*** EXERCISE DATA Section Begins ***

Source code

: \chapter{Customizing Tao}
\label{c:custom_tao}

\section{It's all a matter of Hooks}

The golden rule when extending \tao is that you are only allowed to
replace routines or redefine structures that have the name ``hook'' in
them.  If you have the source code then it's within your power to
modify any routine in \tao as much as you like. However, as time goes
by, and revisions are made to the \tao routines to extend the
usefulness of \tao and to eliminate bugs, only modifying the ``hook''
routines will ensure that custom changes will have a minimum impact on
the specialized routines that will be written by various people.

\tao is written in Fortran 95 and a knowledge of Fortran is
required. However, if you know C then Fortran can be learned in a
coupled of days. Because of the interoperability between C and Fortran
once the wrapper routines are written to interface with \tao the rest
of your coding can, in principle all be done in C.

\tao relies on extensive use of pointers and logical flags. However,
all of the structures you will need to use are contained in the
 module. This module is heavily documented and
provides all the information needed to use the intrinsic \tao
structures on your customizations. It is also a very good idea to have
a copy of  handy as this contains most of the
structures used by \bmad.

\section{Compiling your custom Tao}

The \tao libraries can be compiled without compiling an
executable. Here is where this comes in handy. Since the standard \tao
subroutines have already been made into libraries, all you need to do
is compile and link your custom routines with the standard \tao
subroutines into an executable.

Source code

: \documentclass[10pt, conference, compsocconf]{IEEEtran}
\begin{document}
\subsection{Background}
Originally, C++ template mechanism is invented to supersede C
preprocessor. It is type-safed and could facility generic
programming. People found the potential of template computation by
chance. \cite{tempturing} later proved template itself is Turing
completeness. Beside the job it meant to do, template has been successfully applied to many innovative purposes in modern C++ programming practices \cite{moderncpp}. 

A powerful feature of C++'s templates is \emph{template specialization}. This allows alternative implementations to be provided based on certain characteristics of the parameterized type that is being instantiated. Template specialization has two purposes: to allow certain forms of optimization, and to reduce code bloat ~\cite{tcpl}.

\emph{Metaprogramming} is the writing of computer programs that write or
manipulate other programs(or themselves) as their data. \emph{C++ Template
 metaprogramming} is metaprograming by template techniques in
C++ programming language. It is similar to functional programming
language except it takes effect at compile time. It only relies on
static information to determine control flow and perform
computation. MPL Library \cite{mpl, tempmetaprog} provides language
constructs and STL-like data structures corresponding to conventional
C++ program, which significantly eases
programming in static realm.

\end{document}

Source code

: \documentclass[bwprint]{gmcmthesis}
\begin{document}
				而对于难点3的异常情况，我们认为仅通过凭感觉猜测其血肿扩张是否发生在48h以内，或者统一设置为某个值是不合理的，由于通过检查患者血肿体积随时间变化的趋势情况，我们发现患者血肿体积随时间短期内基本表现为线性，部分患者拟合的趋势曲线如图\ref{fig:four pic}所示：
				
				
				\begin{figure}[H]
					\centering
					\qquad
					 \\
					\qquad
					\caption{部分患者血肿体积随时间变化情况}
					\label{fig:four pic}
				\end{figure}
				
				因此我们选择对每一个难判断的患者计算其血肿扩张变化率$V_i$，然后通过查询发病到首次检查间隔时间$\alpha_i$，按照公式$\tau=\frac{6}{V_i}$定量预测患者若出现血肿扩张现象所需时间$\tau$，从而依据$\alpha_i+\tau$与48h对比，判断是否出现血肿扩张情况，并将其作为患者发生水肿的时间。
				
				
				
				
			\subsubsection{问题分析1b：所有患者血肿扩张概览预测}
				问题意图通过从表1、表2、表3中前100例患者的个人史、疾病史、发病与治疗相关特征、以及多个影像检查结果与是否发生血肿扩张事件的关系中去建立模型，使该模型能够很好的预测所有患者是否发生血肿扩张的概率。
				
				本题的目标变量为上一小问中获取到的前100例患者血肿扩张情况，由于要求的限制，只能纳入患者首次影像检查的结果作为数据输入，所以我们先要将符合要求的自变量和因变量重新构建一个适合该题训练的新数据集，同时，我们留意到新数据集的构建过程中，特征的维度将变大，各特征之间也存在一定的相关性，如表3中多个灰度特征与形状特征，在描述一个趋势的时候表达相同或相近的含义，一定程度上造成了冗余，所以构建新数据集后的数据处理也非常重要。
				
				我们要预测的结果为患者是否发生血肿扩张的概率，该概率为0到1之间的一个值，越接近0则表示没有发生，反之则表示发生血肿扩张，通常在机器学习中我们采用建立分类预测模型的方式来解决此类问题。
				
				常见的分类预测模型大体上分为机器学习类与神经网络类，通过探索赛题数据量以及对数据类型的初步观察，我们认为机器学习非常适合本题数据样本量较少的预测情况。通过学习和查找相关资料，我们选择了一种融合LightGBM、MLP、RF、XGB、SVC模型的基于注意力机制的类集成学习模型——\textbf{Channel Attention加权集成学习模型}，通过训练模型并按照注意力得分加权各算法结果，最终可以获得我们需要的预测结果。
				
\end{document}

*** EXERCISE DATA Section Ends ***

PROBLEM REQUIREMENTS
Set down again, word for word, the stretch of records from the line with "most of the" to the line with "completeness. Beside the", both of those lines included.

WRITTEN SOLUTION
a copy of  handy as this contains most of the
structures used by \bmad.

\section{Compiling your custom Tao}

The \tao libraries can be compiled without compiling an
executable. Here is where this comes in handy. Since the standard \tao
subroutines have already been made into libraries, all you need to do
is compile and link your custom routines with the standard \tao
subroutines into an executable.

Source code

: \documentclass[10pt, conference, compsocconf]{IEEEtran}
\begin{document}
\subsection{Background}
Originally, C++ template mechanism is invented to supersede C
preprocessor. It is type-safed and could facility generic
programming. People found the potential of template computation by
chance. \cite{tempturing} later proved template itself is Turing
completeness. Beside the job it meant to do, template has been successfully applied to many innovative purposes in modern C++ programming practices \cite{moderncpp}. 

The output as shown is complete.